[Stored items]
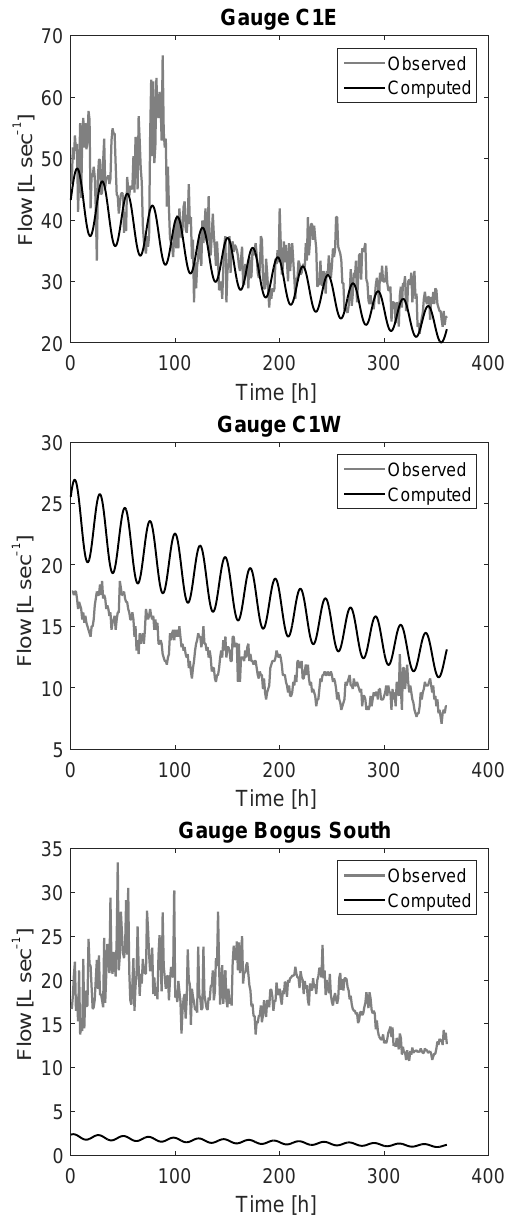
Figure B1. Observed streamflow and streamflow fitted using Eq. (16) at three upstream gauges in the Dry Creek Experimental Watershed: Con1East (top), Con1West (center), and Bogus South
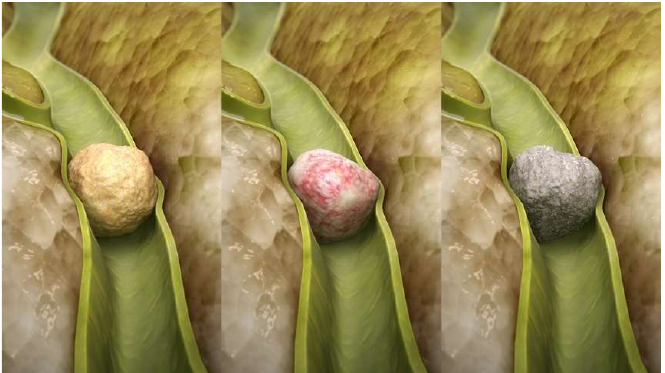
Figure 2. Gallbladder gallstones (calculi). A visual design illustrating the three types of gallstones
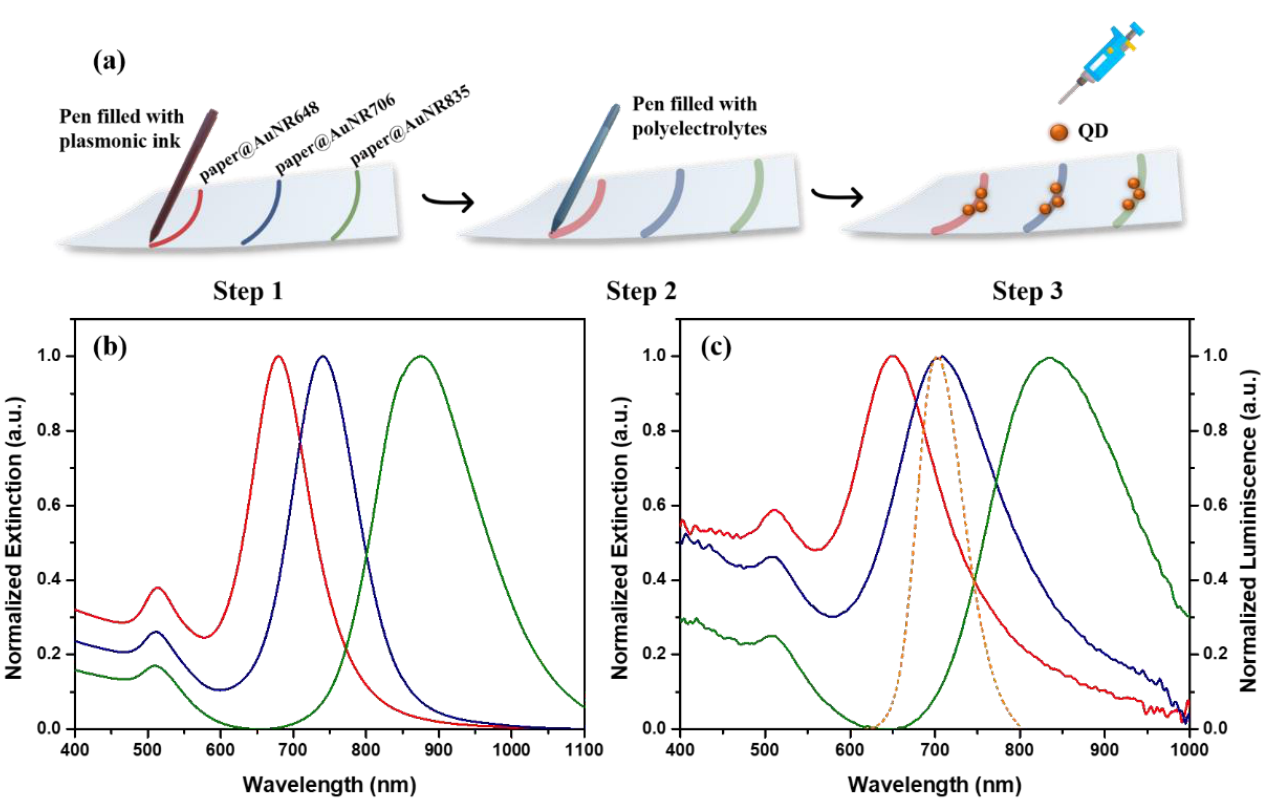
Figure 1. ( a ) Schematic illustration of the plasmonic calligraphy method. Step 1: fabricating the nanoplatform using a commercial pen filled with AuNRs with different aspect ratios as colloidal inks in order to draw spatially isolated plasmonic lines. Step 2: coating the plasmonic arrays with a layer of PSS, followed by a layer of PAH, using the same pen-on-paper approach. Step 3: decorating the nanoplatform with negatively charged QD. ( b ) Normalized extinction spectra of the colloidal AuNRs, with different aspect ratios: AuNR680nm — red spectrum, AuNR740nm — blue spectrum AuNR860nm — green spectrum. ( c ) Calligraphed AuNRs lines on Whatman paper (paper@AuNR648 — red spectrum, paper@AuNR706 — blue spectrum, paper@AuNR835 — green spectrum) together with the normalized luminescence spectrum of QD with the luminescence emission band localized at 700 nm (orange dotted spectrum).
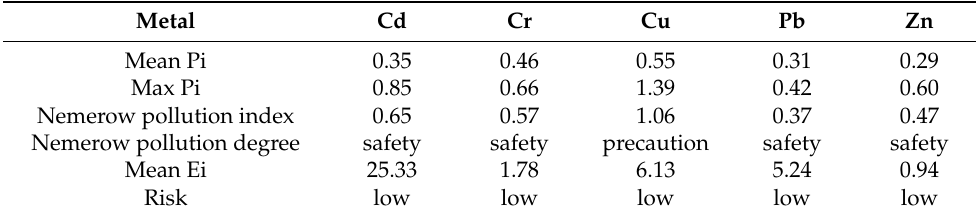
Table 7. Pollution degree and potential ecological risk of heavy metals in the study area.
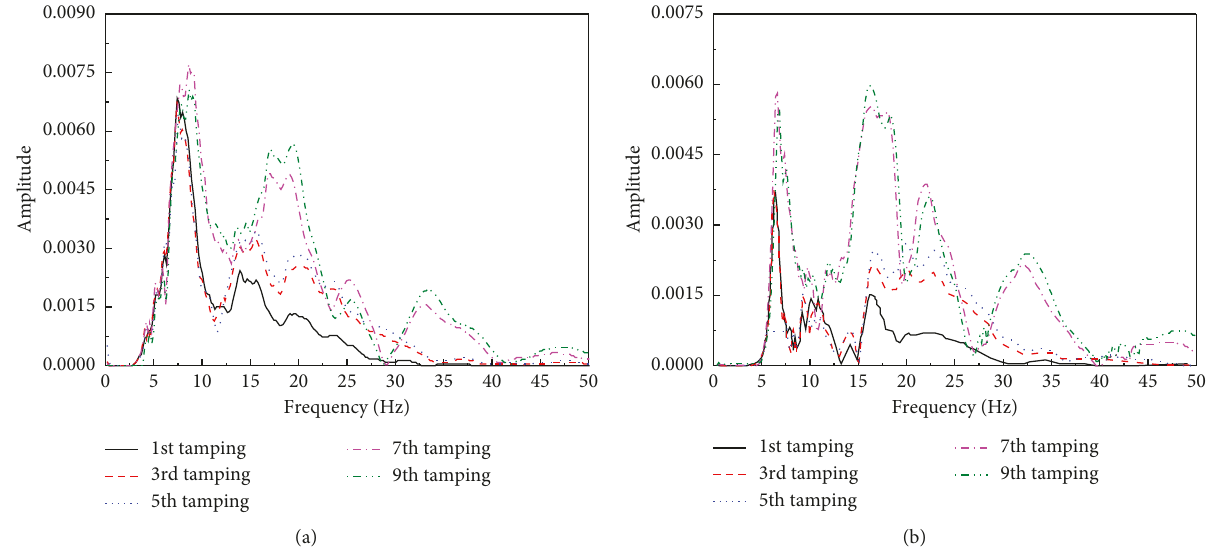
Figure 10: Fourier amplitude spectrum in radial and vertical directions at 80m distance. (a) In radial direction. (b) In vertical direction.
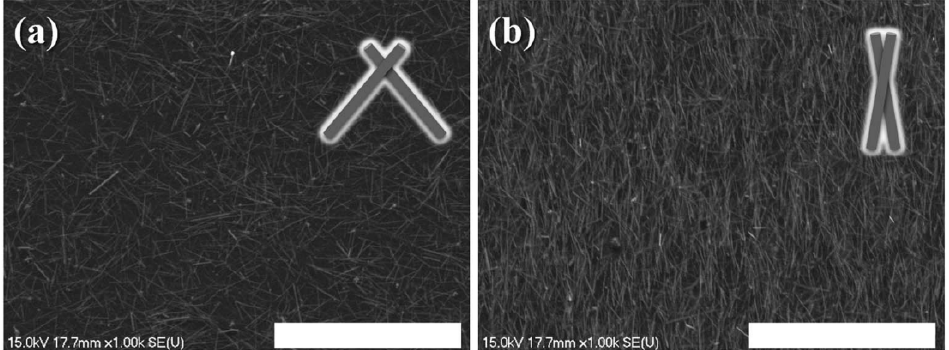
Figure 1. SEM image of final mesh heater before ( a ) and after ( b ) biaxial stretching of serpentine structure; stretching rate 100% (scale bars: 50 µ m). Reprinted with permission from [52]. Copyright 2016 RSC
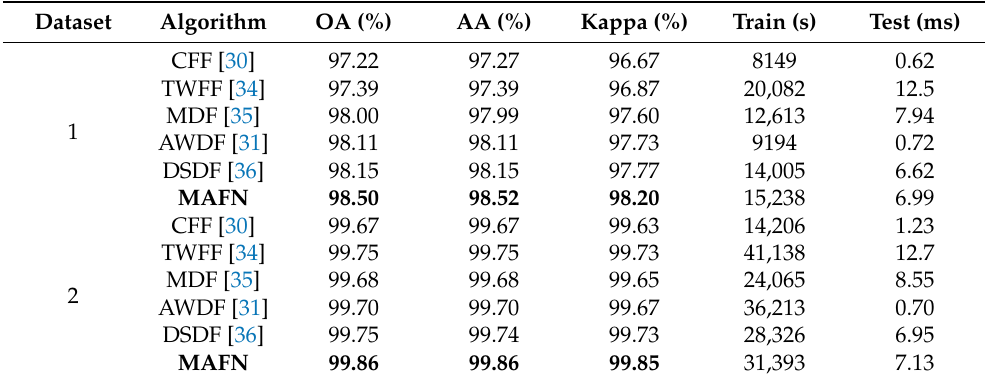
Table 5. Comparison results of MAFN with other fusion algorithms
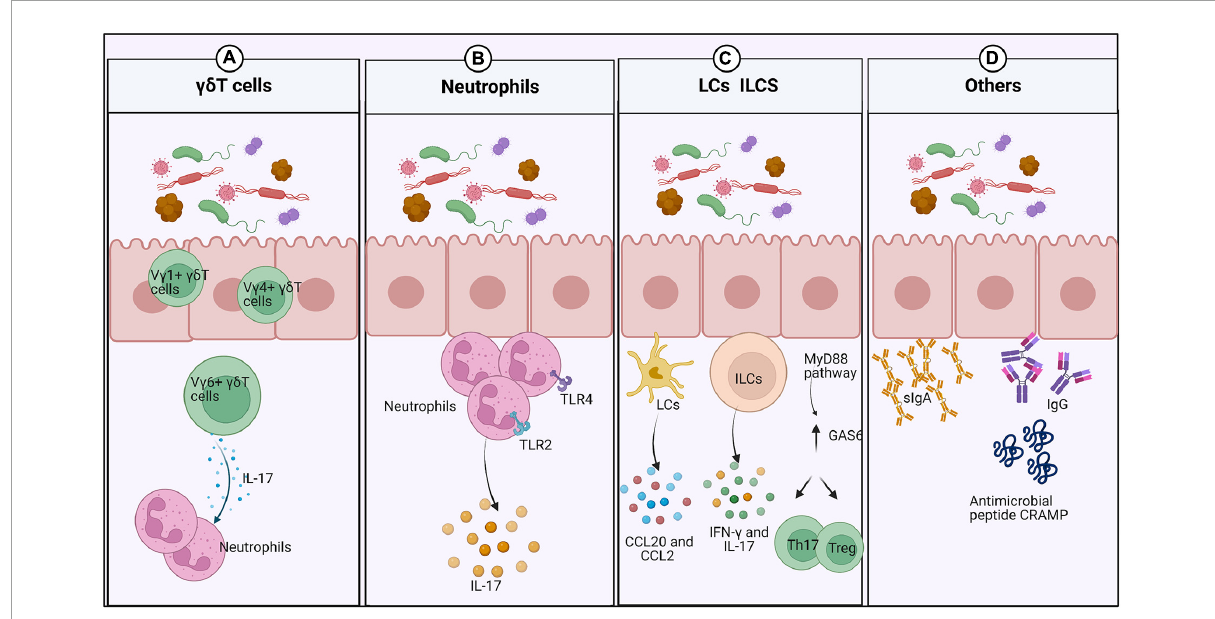
FIGURE1 Interplay between the oral mucosal immune system and the microbiota under normal conditions. (A) After exposure to the external microbiota, numerous innate lymphocytes expand into the oral mucosa. γδ dT cells increase rapidly in abundance and recruit neutrophils by producing IL-17. (B) Neutrophils increase in response to the local microbiota and IL-17 in the neonatal epithelium, but depend only on IL-17 in the gingiva. (C) Oral ILCs produce IFN- γ and IL-17 to protect the oral mucosa from viral and fungal infection. LCs are recruited by CCL20 and CCL2 to maintain mucosal homeostasis and prevent tissue destruction. In response to oral microbes, expression of GAS6 is upregulated in the gingival epithelium to maintain microbial homeostasis and downregulate gingival inflammation. (D) The oral microbiota promotes the induction of salivary antimicrobial components such as IgA and antimicrobial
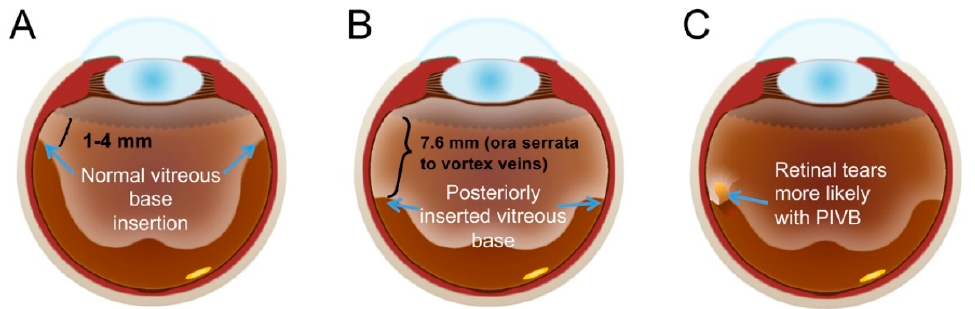
Figure 6. Schematic of vitreous base inserting into the retina. At the pars plana normally ( A ), when it is posteriorly inserted ( B ), or at posterior the equator, averaging 7.6 mm posterior to the ora serrata which predisposes to more retinal tears ( C ). Adapted from Sohn et al. [111].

■ Task description ■
Return every entry word for word, but drop any pictures.

■ Your response ■
Figure B1. Observed streamflow and streamflow fitted using Eq. (16) at three upstream gauges in the Dry Creek Experimental Watershed: Con1East (top), Con1West (center), and Bogus South
Figure 2. Gallbladder gallstones (calculi). A visual design illustrating the three types of gallstones
Figure 1. ( a ) Schematic illustration of the plasmonic calligraphy method. Step 1: fabricating the nanoplatform using a commercial pen filled with AuNRs with different aspect ratios as colloidal inks in order to draw spatially isolated plasmonic lines. Step 2: coating the plasmonic arrays with a layer of PSS, followed by a layer of PAH, using the same pen-on-paper approach. Step 3: decorating the nanoplatform with negatively charged QD. ( b ) Normalized extinction spectra of the colloidal AuNRs, with different aspect ratios: AuNR680nm — red spectrum, AuNR740nm — blue spectrum AuNR860nm — green spectrum. ( c ) Calligraphed AuNRs lines on Whatman paper (paper@AuNR648 — red spectrum, paper@AuNR706 — blue spectrum, paper@AuNR835 — green spectrum) together with the normalized luminescence spectrum of QD with the luminescence emission band localized at 700 nm (orange dotted spectrum).
Table 7. Pollution degree and potential ecological risk of heavy metals in the study area.
Figure 10: Fourier amplitude spectrum in radial and vertical directions at 80m distance. (a) In radial direction. (b) In vertical direction.
Figure 1. SEM image of final mesh heater before ( a ) and after ( b ) biaxial stretching of serpentine structure; stretching rate 100% (scale bars: 50 µ m). Reprinted with permission from [52]. Copyright 2016 RSC
Table 5. Comparison results of MAFN with other fusion algorithms
FIGURE1 Interplay between the oral mucosal immune system and the microbiota under normal conditions. (A) After exposure to the external microbiota, numerous innate lymphocytes expand into the oral mucosa. γδ dT cells increase rapidly in abundance and recruit neutrophils by producing IL-17. (B) Neutrophils increase in response to the local microbiota and IL-17 in the neonatal epithelium, but depend only on IL-17 in the gingiva. (C) Oral ILCs produce IFN- γ and IL-17 to protect the oral mucosa from viral and fungal infection. LCs are recruited by CCL20 and CCL2 to maintain mucosal homeostasis and prevent tissue destruction. In response to oral microbes, expression of GAS6 is upregulated in the gingival epithelium to maintain microbial homeostasis and downregulate gingival inflammation. (D) The oral microbiota promotes the induction of salivary antimicrobial components such as IgA and antimicrobial
Figure 6. Schematic of vitreous base inserting into the retina. At the pars plana normally ( A ), when it is posteriorly inserted ( B ), or at posterior the equator, averaging 7.6 mm posterior to the ora serrata which predisposes to more retinal tears ( C ). Adapted from Sohn et al. [111].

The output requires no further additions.